Challenges of Enterprise Collaboration[4]

Saying you want more collaboration within an enterprise is easier said than done. With hundreds to thousands of people at different locations, some working remotely, implementing a communications and collaboration strategy presents several challenges, including:

  • Email overload: Email has traditionally been the backbone of corporate communications. You want documentation and a paper trail of all relevant communications; you want everything in email. However, email is not an infallible tool, and there are so many ways for the email thread to diverge and get lost, resulting in miscommunication. Just one person forgetting to reply to all or another person creating an entirely separate email thread derails the whole thing. It is easy to see employees getting overwhelmed.
  • Siloed environment: As said above, most corporate situations have different departments set up independently. The employees within those departments have their own goals and workflows That is why they are not used to working with people outside their departments.
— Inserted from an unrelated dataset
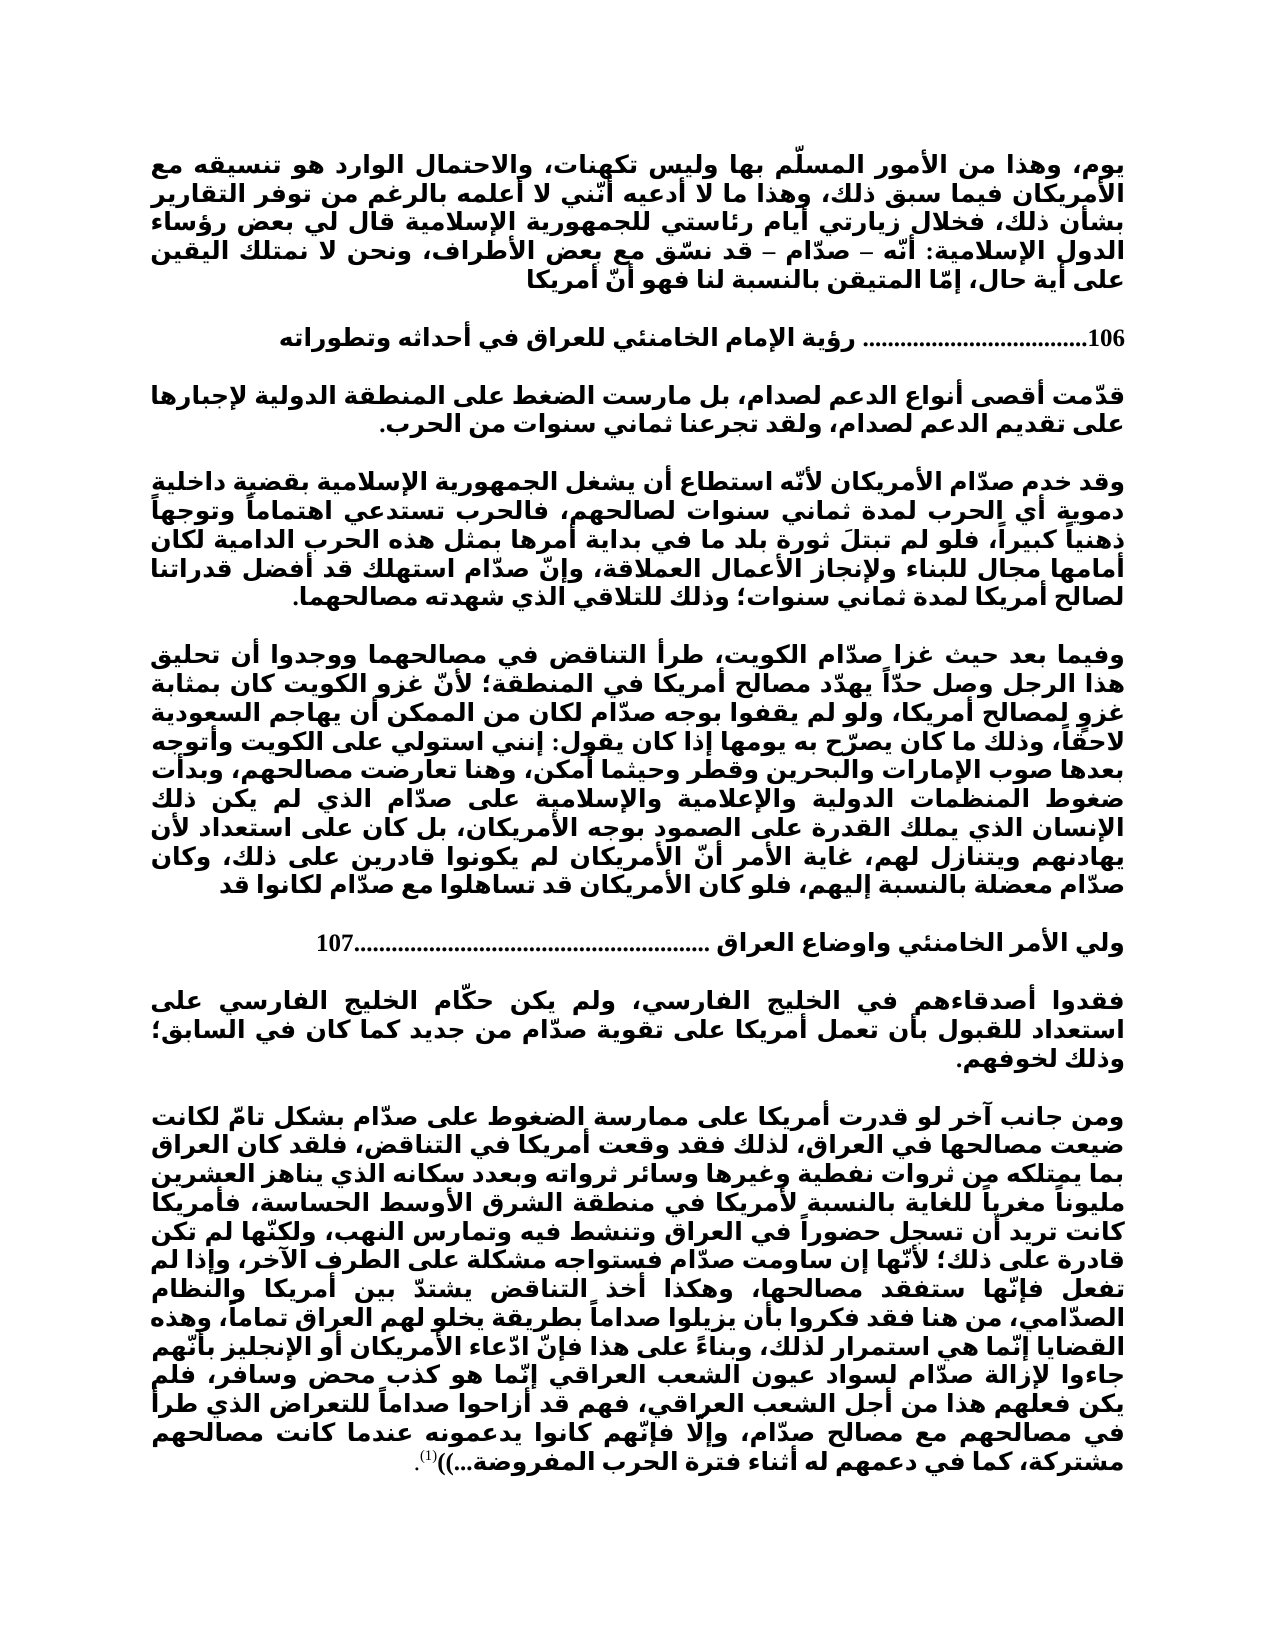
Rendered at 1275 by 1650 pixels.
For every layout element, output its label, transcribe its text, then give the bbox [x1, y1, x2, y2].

They often have different ways of doing things, and it’s challenging to integrate goals and business processes.
  • Lack of tracking and monitoring: When there is no system in place, you get confusion instead of collaborative work. Who is doing what? When is the deadline? Who is managing the whole thing? These are signs that there is no transparent system in place. Without the ability to track, monitor, and hold people accountable, project management becomes next to impossible. Employees will either be overworked or underutilized, which results in stress for everyone involved and a very unproductive work environment.
  • Difficulty in sharing files and data: Each department has its files and data, and without the ability to share information outside the department, there is no collaboration. There should be a system that allows for the easy sharing of knowledge and information.
  • Different business software and platforms: Communications and collaboration software makes it easier for each team to be more productive and efficient in their tasks. However, if each team is using different tools and platforms, it can result in disparate solutions that don’t work with each other. What you get are incompatible systems that will take a lot of time to integrate with each other—time better spent on actual work.